As the wildfires in Los Angeles left hundreds of homes in ruins, one family that lost everything in the worst wildfire in Colorado history says there’s a better way to rebuild.
Three years ago, Erik Ela, his wife and his now 4-year-old son, Alex, lost their two cats and their home in the Marshall Fire. It was two days before Alex’s birthday.
“We’ve experienced something that I never thought you’d experience and I’m ready for it to happen again,” Ela said.
When it came time to rebuild, the father from Superior, Colorado, wanted to make sure his new home was protected against fire — so he chose a design concept called Passive House.
In a traditional house design, embers typically get sucked inside the home through roof vents during a fire. It’s one of the reasons why homes in Los Angeles are burning from the inside out. In a home built using the passive design concept, there are very few places for embers to get caught, according to Johny Rezvani, a Passive Home material supplier.

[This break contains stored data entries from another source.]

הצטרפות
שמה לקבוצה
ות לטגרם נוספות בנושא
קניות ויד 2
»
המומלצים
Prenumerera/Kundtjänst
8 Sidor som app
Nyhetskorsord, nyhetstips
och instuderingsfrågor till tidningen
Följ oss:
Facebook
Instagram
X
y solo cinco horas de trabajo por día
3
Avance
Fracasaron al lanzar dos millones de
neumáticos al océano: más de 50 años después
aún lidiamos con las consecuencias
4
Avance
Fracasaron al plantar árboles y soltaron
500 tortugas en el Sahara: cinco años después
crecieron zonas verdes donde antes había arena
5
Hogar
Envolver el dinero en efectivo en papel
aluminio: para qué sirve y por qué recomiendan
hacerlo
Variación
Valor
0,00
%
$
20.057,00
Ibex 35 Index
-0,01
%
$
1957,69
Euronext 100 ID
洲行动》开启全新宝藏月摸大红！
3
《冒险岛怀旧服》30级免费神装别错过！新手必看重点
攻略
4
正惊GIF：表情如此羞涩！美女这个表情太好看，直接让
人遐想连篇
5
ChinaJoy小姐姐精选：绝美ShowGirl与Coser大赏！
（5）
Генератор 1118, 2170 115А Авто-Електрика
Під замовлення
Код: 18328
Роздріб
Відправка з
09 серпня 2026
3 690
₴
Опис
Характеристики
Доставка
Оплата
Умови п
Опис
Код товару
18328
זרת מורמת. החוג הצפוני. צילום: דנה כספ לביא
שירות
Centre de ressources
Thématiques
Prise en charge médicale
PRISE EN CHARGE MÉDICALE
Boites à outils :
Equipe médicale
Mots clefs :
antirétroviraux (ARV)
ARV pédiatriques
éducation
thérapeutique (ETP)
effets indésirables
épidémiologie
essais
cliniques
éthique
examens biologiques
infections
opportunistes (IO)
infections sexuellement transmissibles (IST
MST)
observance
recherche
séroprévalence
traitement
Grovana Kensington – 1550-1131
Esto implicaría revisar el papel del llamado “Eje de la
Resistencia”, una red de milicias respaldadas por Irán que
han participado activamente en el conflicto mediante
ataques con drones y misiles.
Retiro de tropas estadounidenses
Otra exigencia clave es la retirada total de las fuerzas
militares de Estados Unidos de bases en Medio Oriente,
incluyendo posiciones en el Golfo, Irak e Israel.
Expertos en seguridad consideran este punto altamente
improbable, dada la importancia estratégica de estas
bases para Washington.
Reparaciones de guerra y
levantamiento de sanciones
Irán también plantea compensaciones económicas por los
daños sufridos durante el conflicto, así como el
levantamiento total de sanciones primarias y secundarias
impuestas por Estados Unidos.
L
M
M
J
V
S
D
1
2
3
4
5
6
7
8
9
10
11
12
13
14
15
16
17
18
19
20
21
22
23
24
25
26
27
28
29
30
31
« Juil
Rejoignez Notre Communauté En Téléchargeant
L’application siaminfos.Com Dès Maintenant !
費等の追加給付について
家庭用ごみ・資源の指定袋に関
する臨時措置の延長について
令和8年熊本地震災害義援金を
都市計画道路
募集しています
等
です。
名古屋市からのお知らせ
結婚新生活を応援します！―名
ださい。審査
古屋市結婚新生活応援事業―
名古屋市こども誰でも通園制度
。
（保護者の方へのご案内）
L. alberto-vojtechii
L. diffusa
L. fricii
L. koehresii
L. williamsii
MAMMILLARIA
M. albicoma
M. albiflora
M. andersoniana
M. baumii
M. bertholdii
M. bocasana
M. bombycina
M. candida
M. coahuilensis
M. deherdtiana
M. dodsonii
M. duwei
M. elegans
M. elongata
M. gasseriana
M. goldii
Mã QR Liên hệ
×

Compared to the roof vents on most houses, a Passive House has just a single air intake. A powerful filtration system is installed to control the flow of air, which helps keep embers out.
“And in an extreme weather situation, what you would do if you had to evacuate is you would close off that intake,” Rezvani said.
In Los Angeles, where the historic Palisades and Eaton Fires were fueled by intense Santa Ana winds, one home that followed the passive building principles was the only one still standing in its neighborhood.
Despite a higher chance of surviving a fire, the reason not all new homes are built passively is the cost. It can be up to 7% more expensive to build a passive house compared to a more traditional one, according to the Passive House Network.
Just six of the 300 homes that have been rebuilt in Superior are passive. Although a new Colorado state law aims to change the way homes most threatened by wildfires are built.
“I was shocked that we don’t require building standards,” Democratic State Senator Lisa Cutter said. “If your house isn’t well-protected and you don’t do everything you can and mitigate for fire around the property etc. Then you’re putting your neighbor’s house at risk.”
Cutter pushed for the creation of Colorado’s Wildfire Resiliency Code Board. It will identify areas with the highest wildfire threats and, for the first time, enforce mandatory wildfire construction codes. In Colorado, a million structures are built in places that meet or mix with natural areas where there’s a threat of wildfire. A third of all U.S. housing is in a high-risk area — that’s 44 million homes.
As climate change contributes to windy and dry conditions ripe for amplifying the risks of rapidly spreading fires, the time has come for some to rethink how they live with it and how they rebuild from it.